However, about six-eight months ago, it started jamming at the paper pick-up point on a regular basis. For a while I was able to make it behave by using paper I knew to be new, dry, and lightweight (20lbs). The problem has continued to worsen. Alcohol cleaning of the take-up rollers has helped me limp along, but I'm this site now simply because I have to actually replace the thing -- I cannot get through an entire week of bulletins now without multiple jams.
The problem appears to be partly a design flaw and partly a part wearing out. In the design flaw case, the paper has to 'bend' twice in its path - two 180 degree turns. Many other printers require only one such change of direction.
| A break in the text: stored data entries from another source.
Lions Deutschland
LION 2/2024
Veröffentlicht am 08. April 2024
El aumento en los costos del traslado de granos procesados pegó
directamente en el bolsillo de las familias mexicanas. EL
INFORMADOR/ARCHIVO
This double-turn requires a fairly tight paper bend and I believe that's contributing to the problem.
The main issue, though, involves the junction between a steel and rubber roller under the toner drum, just prior to the paper arriving at the drum. The paper is supposed to pass between these rollers and is now refusing to do so with annoying regularity. That's the jam site. The rollers are held together by springs and I don't know if those springs have loosened, or whatever, but it's a matter of the lower roller (the rubber one) being unable to grab the paper to pull it through.
Irritatingly, the Total Cost of Ownership issue is rearing its ugly head, for the B4350 model from Oki is STILL high on my buy list simply because I can print at 1 cent per copy... which may make it worth buying every 1-2 years (even at $300) since competitors like the HP models are closer to 4 cents per page.